Iowa's roster boasts some of the Cubs' top prospects, including Arismendy Alcantara, Javier Baez and Kris Bryant. Ramirez knows his role is to mentor the younger players and prepare them for life in the Majors.
While Ramirez is still getting to know the players, he has seen the ability of Alcantara, Baez and Bryant. When talking about those players, Ramirez said, "They've got such great talent. … It's unbelievable."
Bryant was a Red Sox fan growing up, and said he enjoys working with Ramirez.
"I think it's just a good resource for all of us, and we're all picking his brain here," Bryant said. "He's probably been through quite a few runs in his career when he's been 0-for-20 or 10-for-20, so it's good to learn from a guy like that and someone of his caliber."
Baez was pleasantly surprised at how easy it is to approach Ramirez.
"I thought he was going to be cocky, but he is just like another player," Baez said. "He is a great teammate to everybody."

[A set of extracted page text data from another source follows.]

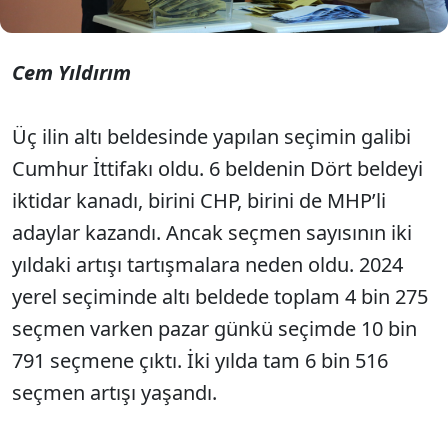
Cem Yıldırım
Üç ilin altı beldesinde yapılan seçimin galibi
Cumhur İttifakı oldu. 6 beldenin Dört beldeyi
iktidar kanadı, birini CHP, birini de MHP’li
adaylar kazandı. Ancak seçmen sayısının iki
yıldaki artışı tartışmalara neden oldu. 2024
yerel seçiminde altı beldede toplam 4 bin 275
seçmen varken pazar günkü seçimde 10 bin
791 seçmene çıktı. İki yılda tam 6 bin 516
seçmen artışı yaşandı.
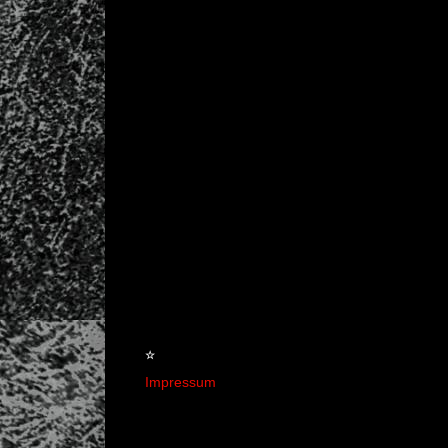
☆
Impressum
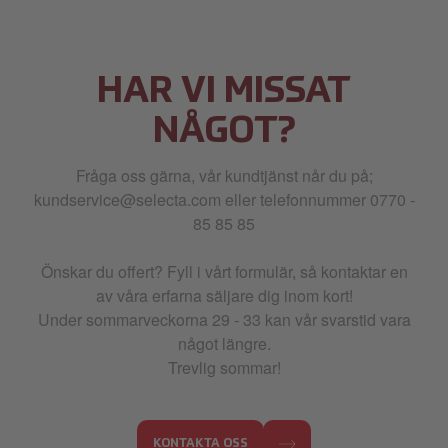
HAR VI MISSAT
NÅGOT?
Fråga oss gärna, vår kundtjänst når du på;
kundservice@selecta.com eller telefonnummer 0770 -
85 85 85
Önskar du offert? Fyll i vårt formulär, så kontaktar en
av våra erfarna säljare dig inom kort!
Under sommarveckorna 29 - 33 kan vår svarstid vara
något längre.
Trevlig sommar!
KONTAKTA OSS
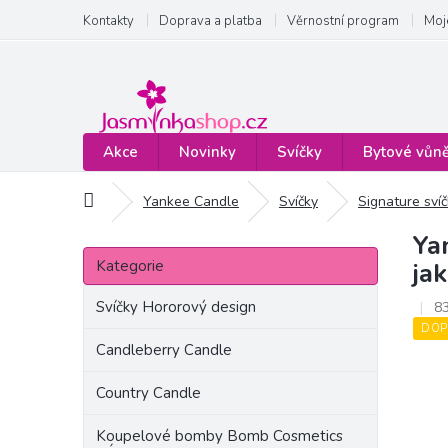
Přejít
Kontakty
Doprava a platba
Věrnostní program
Moj
na
obsah
Akce
Novinky
Svíčky
Bytové vůn
Domů
Yankee Candle
Svíčky
Signature sví
Ya
P
Přeskočit
o
Kategorie
ja
kategorie
s
t
Svíčky Hororový design
8
r
DOP
a
Candleberry Candle
n
Country Candle
n
í
Koupelové bomby Bomb Cosmetics
p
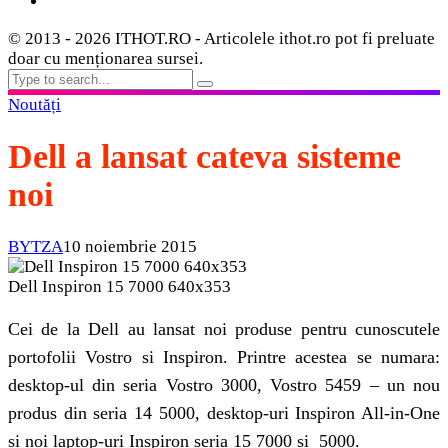
© 2013 - 2026 ITHOT.RO - Articolele ithot.ro pot fi preluate
doar cu menționarea sursei.
Noutăți
Dell a lansat cateva sisteme
noi
BYTZA
10 noiembrie 2015
Dell Inspiron 15 7000 640x353
Cei de la Dell au lansat noi produse pentru cunoscutele
portofolii Vostro si Inspiron. Printre acestea se numara:
desktop-ul din seria Vostro 3000, Vostro 5459 – un nou
produs din seria 14 5000, desktop-uri Inspiron All-in-One
si noi laptop-uri Inspiron seria 15 7000 si 5000.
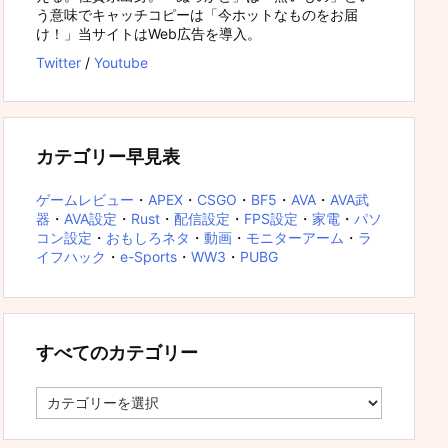
う意味でキャッチコピーは「今ホットなものをお届
け！」当サイトはWeb広告を導入。
Twitter
/
Youtube
カテゴリー早見表
ゲームレビュー
・
APEX
・
CSGO
・
BF5
・
AVA
・
AVA武
器
・
AVA設定
・
Rust
・
配信設定
・
FPS設定
・
家電
・
パソ
コン設定
・
おもしろネタ
・
動画
・
モニターアーム
・
ラ
イフハック
・
e-Sports
・
WW3
・
PUBG
すべてのカテゴリー
す
べ
て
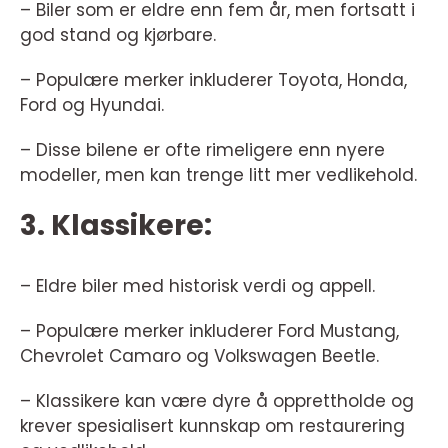
– Biler som er eldre enn fem år, men fortsatt i
god stand og kjørbare.
– Populære merker inkluderer Toyota, Honda,
Ford og Hyundai.
– Disse bilene er ofte rimeligere enn nyere
modeller, men kan trenge litt mer vedlikehold.
3. Klassikere:
– Eldre biler med historisk verdi og appell.
– Populære merker inkluderer Ford Mustang,
Chevrolet Camaro og Volkswagen Beetle.
– Klassikere kan være dyre å opprettholde og
krever spesialisert kunnskap om restaurering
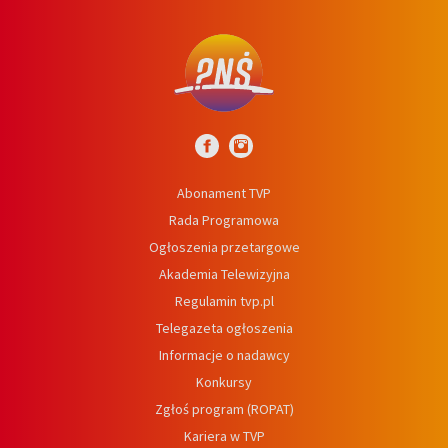
Abonament TVP
Rada Programowa
Ogłoszenia przetargowe
Akademia Telewizyjna
Regulamin tvp.pl
Telegazeta ogłoszenia
Informacje o nadawcy
Konkursy
Zgłoś program (ROPAT)
Kariera w TVP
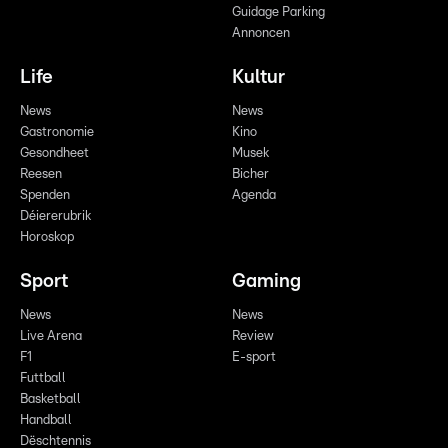
Guidage Parking
Annoncen
Life
Kultur
News
News
Gastronomie
Kino
Gesondheet
Musek
Reesen
Bicher
Spenden
Agenda
Déiererubrik
Horoskop
Sport
Gaming
News
News
Live Arena
Review
F1
E-sport
Futtball
Basketball
Handball
Dëschtennis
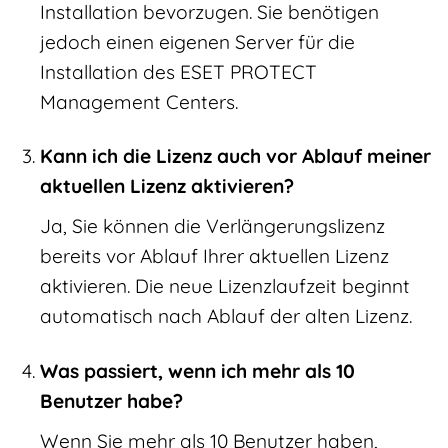
Installation bevorzugen. Sie benötigen
jedoch einen eigenen Server für die
Installation des ESET PROTECT
Management Centers.
Kann ich die Lizenz auch vor Ablauf meiner
aktuellen Lizenz aktivieren?
Ja, Sie können die Verlängerungslizenz
bereits vor Ablauf Ihrer aktuellen Lizenz
aktivieren. Die neue Lizenzlaufzeit beginnt
automatisch nach Ablauf der alten Lizenz.
Was passiert, wenn ich mehr als 10
Benutzer habe?
Wenn Sie mehr als 10 Benutzer haben,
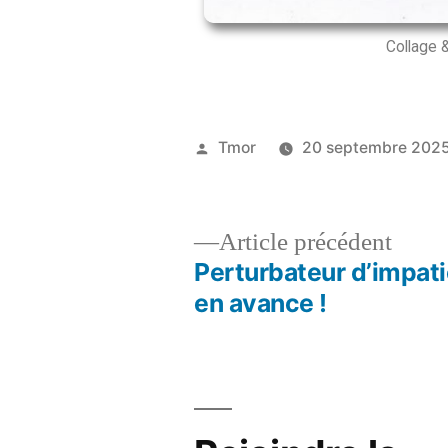
Collage 
Tmor
20 septembre 202
Article précédent
Perturbateur d’impat
en avance !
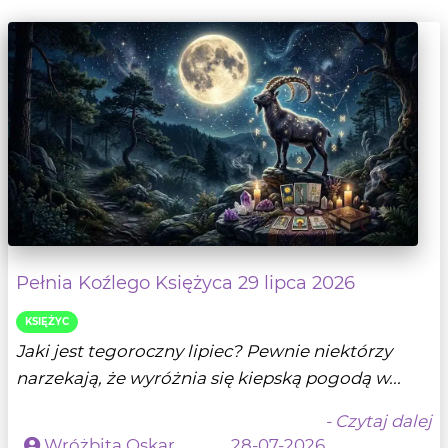
Pełnia Koźlego Księżyca 29 lipca 2026
KSIĘŻYC
Jaki jest tegoroczny lipiec? Pewnie niektórzy
narzekają, że wyróżnia się kiepską pogodą w...
- Czytaj dalej
Wróżbita Oskar
28-07-2026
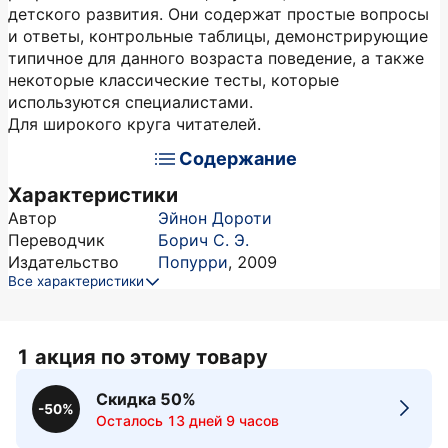
детского развития. Они содержат простые вопросы
и ответы, контрольные таблицы, демонстрирующие
типичное для данного возраста поведение, а также
некоторые классические тесты, которые
используются специалистами.
Для широкого круга читателей.
Содержание
Характеристики
Автор
Эйнон Дороти
Переводчик
Борич С. Э.
Издательство
Попурри
,
2009
Все характеристики
1 акция по этому товару
Скидка 50%
-50%
Осталось 13 дней 9 часов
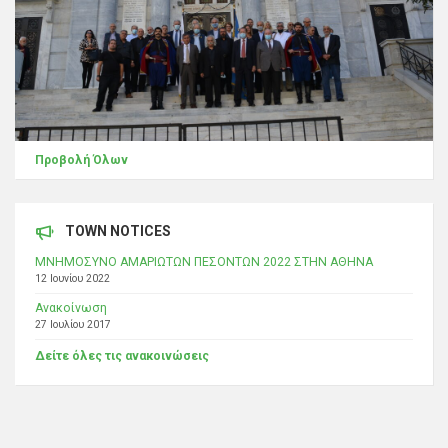
Προβολή Όλων
TOWN NOTICES
ΜΝΗΜΟΣΥΝΟ ΑΜΑΡΙΩΤΩΝ ΠΕΣΟΝΤΩΝ 2022 ΣΤΗΝ ΑΘΗΝΑ
12 Ιουνίου 2022
Ανακοίνωση
27 Ιουλίου 2017
Δείτε όλες τις ανακοινώσεις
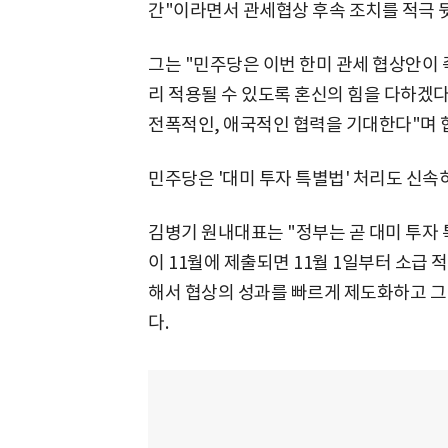
간"이라면서 관세협상 후속 조치를 적극
그는 "민주당은 이번 한미 관세 협상안이 
리 적용될 수 있도록 혼신의 힘을 다하겠다
전폭적인, 애국적인 협력을 기대한다"며 
민주당은 '대미 투자 특별법' 처리도 신속
김병기 원내대표는 "정부는 곧 대미 투자
이 11월에 제출되면 11월 1일부터 소급
해서 협상의 성과를 빠르게 제도화하고 
다.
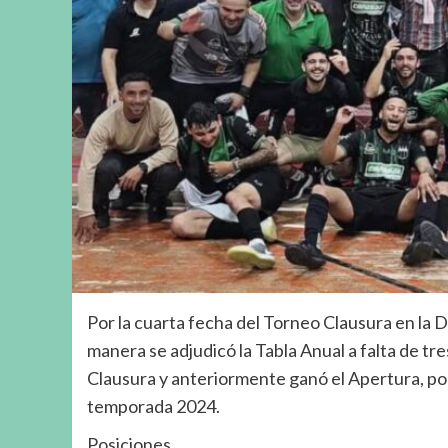
Por la cuarta fecha del Torneo Clausura en la Di
manera se adjudicó la Tabla Anual a falta de tres
Clausura y anteriormente ganó el Apertura, por
temporada 2024.
Posiciones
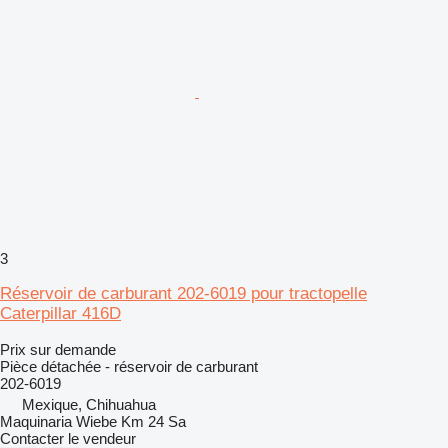
3
Réservoir de carburant 202-6019 pour tractopelle
Caterpillar 416D
Prix sur demande
Pièce détachée - réservoir de carburant
202-6019
Mexique, Chihuahua
Maquinaria Wiebe Km 24 Sa
Contacter le vendeur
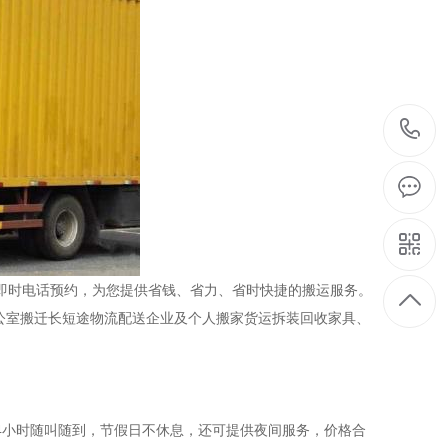
即时电话预约，为您提供省钱、省力、省时快捷的搬运服务。
公室搬迁长短途物流配送企业及个人搬家货运拆装回收家具、
4小时随叫随到，节假日不休息，还可提供夜间服务，价格合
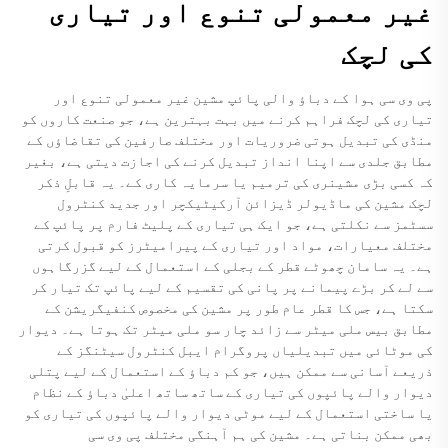
غیر معمولی تنوع اور تیاری
کی لچک
پی وی سی ہوا کے دباؤ والی پائپ مشین غیر معمولی تنوع اور
تیاری کی لچک فراہم کرنے میں بہت بہترین ہے، جو صنعت کاروں کو
منڈی کی تبدیل ہوتی ضروریات اور مختلف صارفین کی تقاضاﺅں کے
مطابق جلدی سے اپنا انداز تبدیل کرنے کی اجازت دیتی ہے، بغیر
کہ کسی بڑی مشینری کی ترمیم یا سرمایہ کاری کے۔ یہ قابلِ ذکر
لچک مشین کی ماڈیولر ڈیزائن آرکیٹیکچر اور جدید کنٹرول
سسٹمز سے نکلتی ہے، جو ایک ہی تیاری کے پلیٹ فارم پر پائپ کے
مختلف معیارات، مواد اور تیاری کے پیرامیٹرز کو قبول کرتی
ہے۔ یہ سامان چھوٹے قطر کے بجلی کے استعمال کے لیے گزرگاہوں
سے لے کر بڑے پیمانے پر پانی کی تقسیم کے لیے پائپ تک تیار کر
سکتا ہے، جس کا قطر عام طور پر مشین کی مخصوص کنفیگریشن کے
مطابق بیس ملی میٹر سے زائد چار سو ملی میٹر تک ہوتا ہے۔ دیوار
کی موٹائی میں تبدیلیاں پروگرام ایبل کنٹرول سیٹنگز کے
ذریعے آسانی سے ممکن ہیں، جو کم دباؤ کے استعمال کے لیے پتلی
دیوار والے پائپوں کی تیاری کے ساتھ ساتھ اعلیٰ دباؤ کے نظام
یا ساختی استعمال کے لیے موٹی دیوار والے پائپوں کی تیاری کو
بھی ممکن بناتی ہے۔ مشین کی ہم آہنگی مختلف پی وی سی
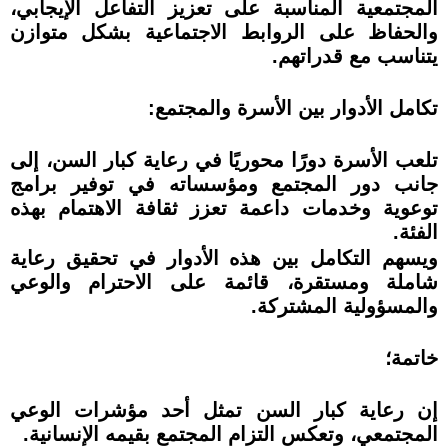
المجتمعية المناسبة على تعزيز التفاعل الإيجابي،
والحفاظ على الروابط الاجتماعية بشكل متوازن
يتناسب مع قدراتهم.
تكامل الأدوار بين الأسرة والمجتمع:
تلعب الأسرة دورًا محوريًا في رعاية كبار السن، إلى
جانب دور المجتمع ومؤسساته في توفير برامج
توعوية وخدمات داعمة تعزز ثقافة الاهتمام بهذه
الفئة.
ويسهم التكامل بين هذه الأدوار في تحقيق رعاية
شاملة ومستقرة، قائمة على الاحترام والوعي
والمسؤولية المشتركة.
خاتمة؛
إن رعاية كبار السن تمثل أحد مؤشرات الوعي
المجتمعي، وتعكس التزام المجتمع بقيمه الإنسانية.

As for playing time, Ramirez knows he won't see much of it as he goes from being an everyday player to a role player.
"It's different, but I like that challenge," Ramirez said. "I've always got to be prepared."
It remains to be seen whether Ramirez can display the tremendous power he once showed, but he said it wouldn't be easy.
"It's hard to just put [on] a uniform and make it happen," Ramirez said. "You've got to play every day, work on your timing, it's not easy."
Looking back at his career, Ramirez doesn't have any regrets.
"It doesn't matter how many times that you fall. You've still got to get up," Ramirez said, "and that's me. A bunch of people that fall, and they stay down. But I did get up, and I'm here and I'm going to enjoy it."